• [Dokumenttext]
========================================================================
# Ansteuerung von kleinen Schrittmotoren mit S7-300



## Wondermike_2000 (5 November 2007)

Hallo,
Da die Entwicklung immer weiter geht in Richtung Servoantriebe, suche ich eine einfache Möglichkeit diverse kleine Schrittmotoren (alternativ auch Servomotoren) mit der S7-300 zu steuern. Gibt es fertige Schrittmotor/Servocontroller die z.B. über Profibus reden oder binär x feste Positionen aufrufen lassen?
Letztendlich will ich in der SPS per MW oder DW sagen wo es hingehen soll, Start -> Motor fährt dort hin und gut.
Leider endet das meiste was man findet bei Impulsansteuerung oder +-10V. Aber woher die Signal kommen sollen ??? FM Baugruppe mit 1001 Parameter pro Achse schein mir mit Kanonen nach Spatzen geschossen. Kennt jemand was einfacheres???
Vielen Dank im voraus,
Wondermike_2000


----------



## offliner (5 November 2007)

Du könntest z.B. eine 315T oder 317T mit IM174 benutzen. 
Die IM174 kann bis zu 4 Schrittmotoren inkl. Geberrückführung, aber auch geberlos. Ansteuerung über T-CPU (315T bis 8, 317T bis ca. 16 Achen dynamisch, wenn´s nicht so dynamisch sein muss uach mehr).
Zusätzlich brauchst Du noch die Leistungsteile für die Stepper.


----------



## Oberchefe (5 November 2007)

Sollte auch über die 750-670 bzw. 750-671 Klemmen von Wago gehen, da gibt's auch ein Profibus Interface(750-301, 750-303 bzw. 750-833  programmierbar).


----------



## maxi (5 November 2007)

Falls es sehr viele sind, dannWandle ein Singnal der SPS in Canbus um.
Oder besser setze einen PC dazwischen.

Ah, falls du viele Schritmotore gleichzeit ansteuerst beachte den Strom 

Falls du weiter ehilfe benötigst beschreibe doch was du machen möchtest.


----------



## TommyG (6 November 2007)

Hey, 

das Thema rettet mich.
========================================================================
• [Datenzeilen]
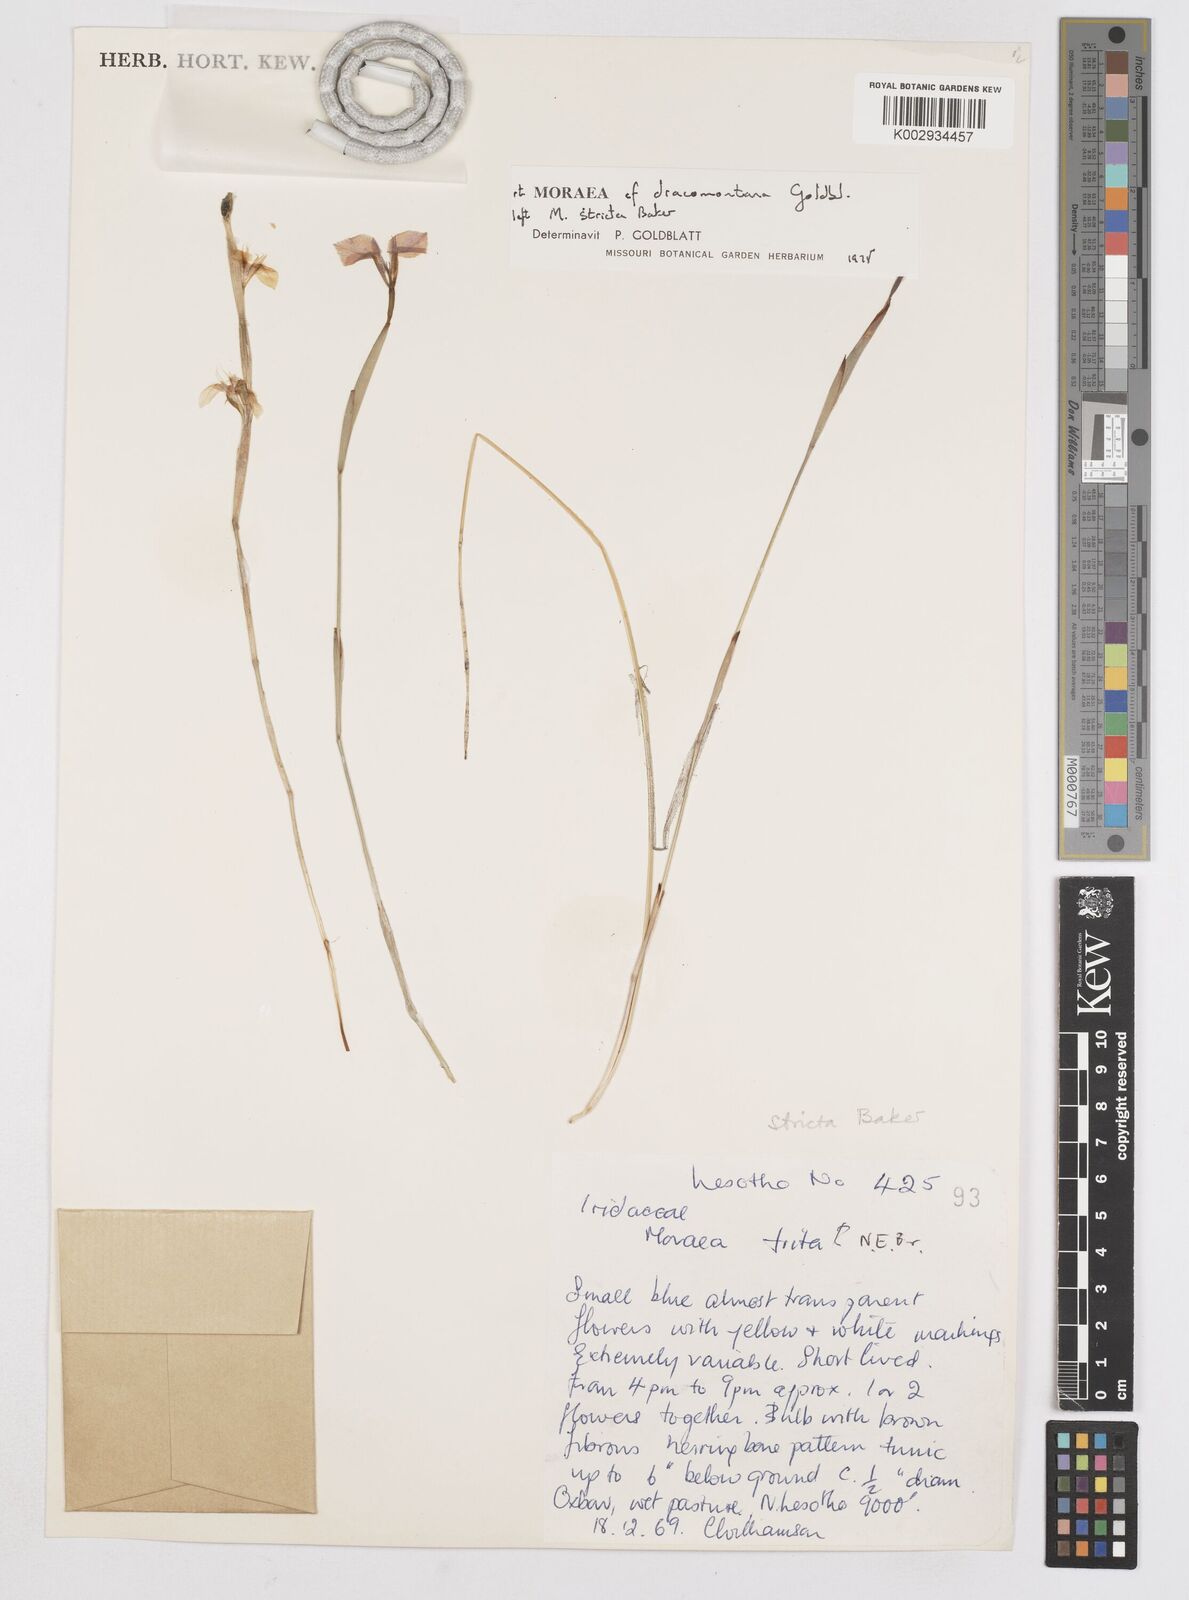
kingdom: Plantae
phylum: Tracheophyta
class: Liliopsida
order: Asparagales
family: Iridaceae
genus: Moraea
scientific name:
========================================================================
Gib den Abschnitt aus dem Forenthread zu Schrittmotoren an der S7-300 wörtlich wieder, beginnend mit "## offliner (5" und weiter bis "für die Stepper.".

## offliner (5 November 2007)

Du könntest z.B. eine 315T oder 317T mit IM174 benutzen. 
Die IM174 kann bis zu 4 Schrittmotoren inkl. Geberrückführung, aber auch geberlos. Ansteuerung über T-CPU (315T bis 8, 317T bis ca. 16 Achen dynamisch, wenn´s nicht so dynamisch sein muss uach mehr).
Zusätzlich brauchst Du noch die Leistungsteile für die Stepper.